======== INPUT ========

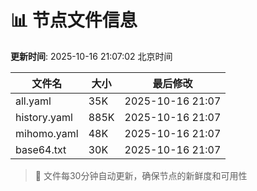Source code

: # 📊 节点文件信息

**更新时间**: 2025-10-16 21:07:02 北京时间

| 文件名 | 大小 | 最后修改 |
|--------|------|----------|
| all.yaml | 35K | 2025-10-16 21:07 |
| history.yaml | 885K | 2025-10-16 21:07 |
| mihomo.yaml | 48K | 2025-10-16 21:07 |
| base64.txt | 30K | 2025-10-16 21:07 |

> 🔄 文件每30分钟自动更新，确保节点的新鲜度和可用性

========

| DIRECTIVE |
All lines from the one with "48K | 2025-10-16 21:07 |" through the final line above are to be quoted exactly; quote no other line.

| OUTPUT OF THE TASK |
| mihomo.yaml | 48K | 2025-10-16 21:07 |
| base64.txt | 30K | 2025-10-16 21:07 |

> 🔄 文件每30分钟自动更新，确保节点的新鲜度和可用性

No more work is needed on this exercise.